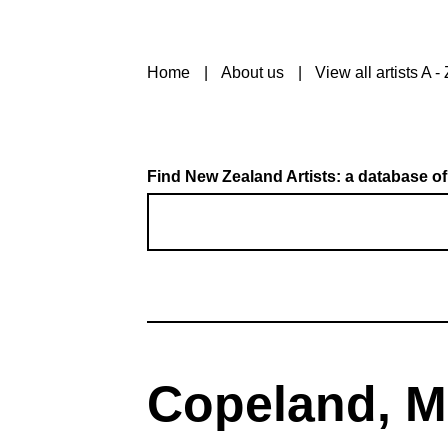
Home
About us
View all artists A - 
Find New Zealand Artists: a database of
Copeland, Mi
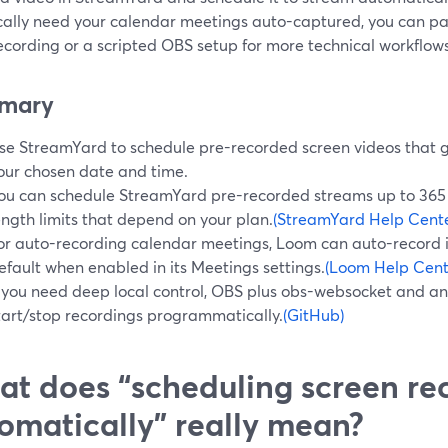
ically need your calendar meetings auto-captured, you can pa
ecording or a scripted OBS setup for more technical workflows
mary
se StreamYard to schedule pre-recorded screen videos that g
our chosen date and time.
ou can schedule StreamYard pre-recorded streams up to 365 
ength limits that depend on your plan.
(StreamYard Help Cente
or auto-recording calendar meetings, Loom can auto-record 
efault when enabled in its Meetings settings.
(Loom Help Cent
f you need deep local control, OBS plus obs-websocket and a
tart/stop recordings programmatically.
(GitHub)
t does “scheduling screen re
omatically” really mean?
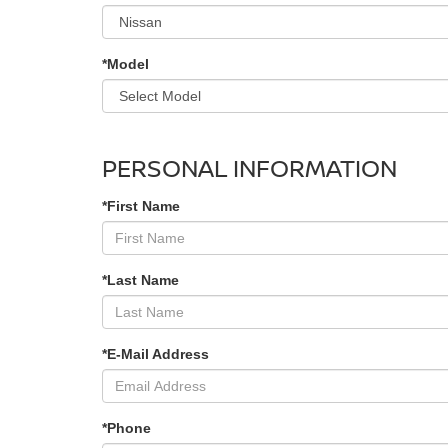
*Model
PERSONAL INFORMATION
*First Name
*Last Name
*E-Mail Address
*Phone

■ Activity
Recast every text line from all the records above as a Markdown table with two columns, Row and Text. Number each row, skip any blank lines, and leave the images themselves out of the answer.

■ Output for this task
| Row | Text |
|---|---|
| 1 | Home |
| 2 | About us |
| 3 | View all artists A -  |
| 4 | Find New Zealand Artists: a database of |
| 5 | Copeland, Mi |
| 6 | ically need your calendar meetings auto-captured, you can pa |
| 7 | ecording or a scripted OBS setup for more technical workflows |
| 8 | mary |
| 9 | se StreamYard to schedule pre-recorded screen videos that g |
| 10 | our chosen date and time. |
| 11 | ou can schedule StreamYard pre-recorded streams up to 365  |
| 12 | ength limits that depend on your plan. |
| 13 | (StreamYard Help Cente |
| 14 | or auto-recording calendar meetings, Loom can auto-record  |
| 15 | efault when enabled in its Meetings settings. |
| 16 | (Loom Help Cent |
| 17 | f you need deep local control, OBS plus obs-websocket and a |
| 18 | tart/stop recordings programmatically. |
| 19 | (GitHub) |
| 20 | t does “scheduling screen re |
| 21 | omatically” really mean? |
| 22 | *Model |
| 23 | PERSONAL INFORMATION |
| 24 | *First Name |
| 25 | *Last Name |
| 26 | *E-Mail Address |
| 27 | *Phone |